Finisco il mio shopping così velocemente da arrivare al parcheggio e vedere ancora automobili girare come topolini intrappolati in un labirinto in cerca di un’uscita: prosegue per molti la caccia al parcheggio, perché continuano ad arrivare persone. Vengo notato e individuato come potenziale “fornitore” di un parcheggio. Una donna manda il figlio a seguirmi così da occupare subito il posto per la loro auto: mi dice che stanno girando da parecchio e che spera di trovare qualcosa da comperare. Gli auguro di farcela e gli “regalo” il mio parcheggio.
Insomma, la crisi c’è, ma c’è anche tanta gente che, quest’anno come in passato, ha fatto acquisti durante i saldi. Com’è possibile? Difficile trovare una spiegazione univoca. Forse le “formichine” italiane stanno dando fondo ai risparmi accumulati negli anni pur di non perdere qualche “occasione griffata”. Forse hanno deciso di tagliare altre spese, così da non rinunciare a qualche novità nel proprio guardaroba. O forse ancora hanno sì acquistato, spendendo però meno dell’anno scorso, limando il proprio budget e rinunciando a qualche articolo che spesso viene comprato, perché particolarmente conveniente, ma poi resta chiuso nell’armadio.
Quale che sia la risposta sembra che la crisi ci offra un altro dei suoi “paradossi”, che si aggiunge ad altri più noti e di più ampia portata. Come quello per cui una crisi che scoppia in America porta sul baratro l’Europa e fa dell’Italia un novello Atlante dalle cui spalle dipendono le sorti del mondo intero. O quello per cui le banche centrali iniettano tanta liquidità nel sistema, ma poi allo sportello del credito è tutto più secco del deserto.
In conclusione, alcune brevi postille per chi si avventurerà in analisi socio-economiche sul fenomeno e per chi si affronterà in un duello a colpi di dati e cifre per dimostrare che quest’anno i saldi sono stati un flop o viceversa un successo. Innanzitutto, questo è stato il primo anno in cui si è deciso di far partire i saldi nello stesso giorno in tutta Italia (salvo alcune eccezioni). Fino all’anno scorso ogni regione decideva il calendario autonomamente. Capitava quindi che ci fossero vere e proprie “migrazioni” di clienti da una città all’altra, in una sorta di tour dei saldi. Questo aveva i suoi pro e i suoi contro. Tra i primi val la pena ricordare che se gli italiani si spostano per più giorni gira anche di più l’economia, come si suol dire. Tra i secondi basti pensare che se tutti convergevano in un unico punto, le code e le resse erano maggiori.

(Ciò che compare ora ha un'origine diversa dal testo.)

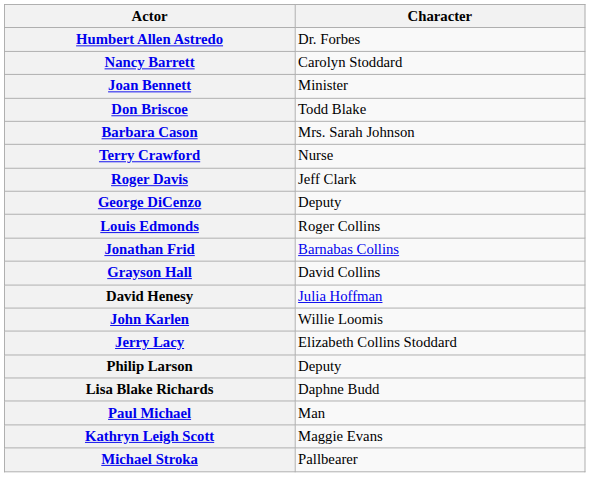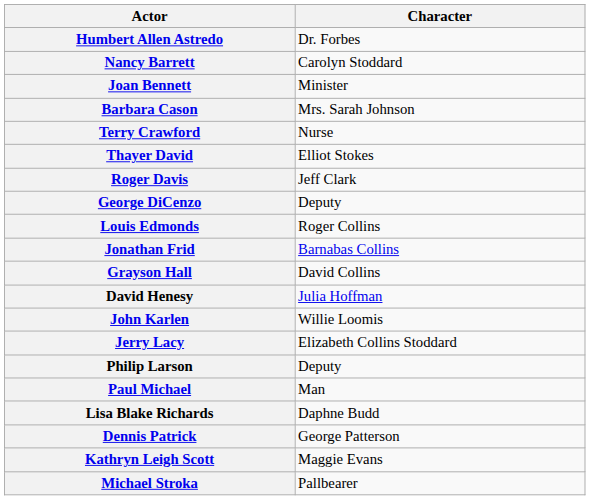- row: Don Briscoe | Todd Blake
+ row: Thayer David | Elliot Stokes
rows swapped: Paul Michael <-> Lisa Blake Richards
+ row: Dennis Patrick | George Patterson
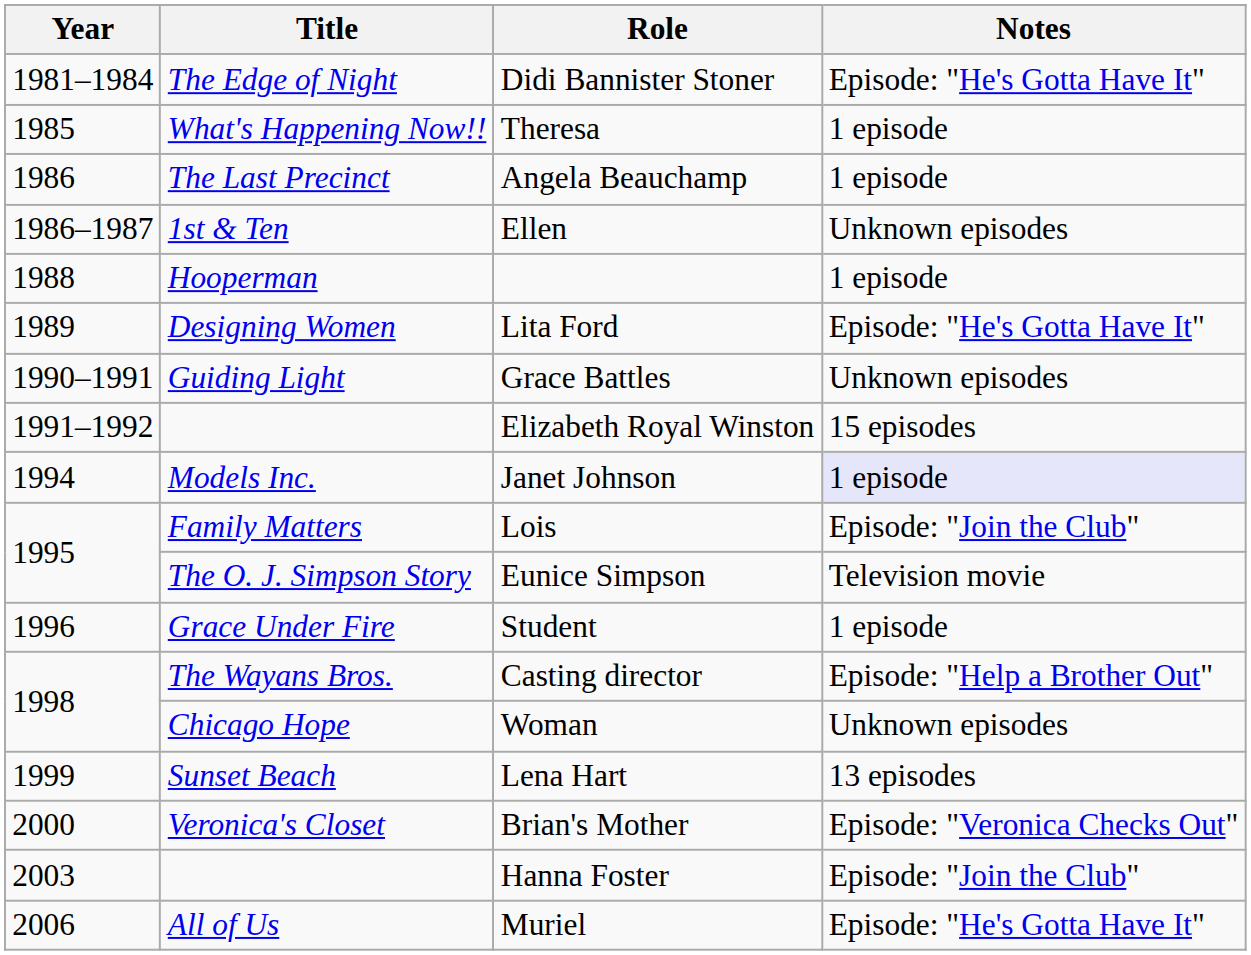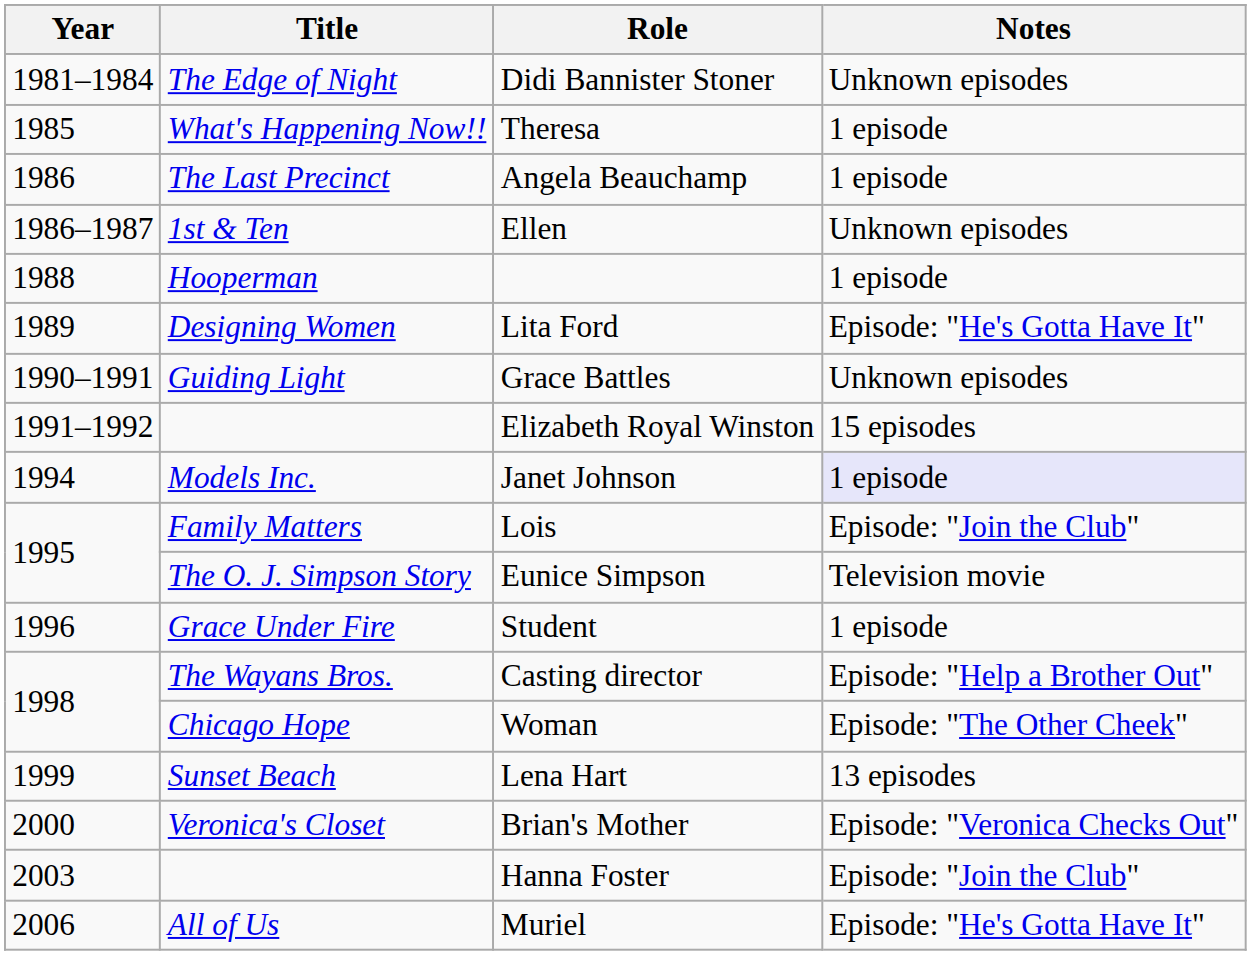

Seconda considerazione: alcuni negozi hanno comunque dato il via a promozioni già all’inizio della settimana con sconti fino al 40%. Di fatto si tratta di saldi, anche se formalmente non lo sono. Val la pena quindi fissare date e calendari nazionali quando poi i singoli negozianti (e i clienti questo lo sanno bene) agiscono autonomamente?
Senza dimenticare che – ultima nota – chi ne ha avuto geograficamente la possibilità è potuto anche andare a saldi oltre confine. In alcuni casi, infatti, le promozioni sono iniziate già la scorsa settimana. A mettere gli sconti troppo in là, si corre quindi il rischio di “regalare” clienti ai commercianti stranieri. Tanto più che all’estero, senza accise varie, si ha una buona occasione per fare il pieno senza salasso. E in tempi di crisi si fa presto a unire l’utile al dilettevole.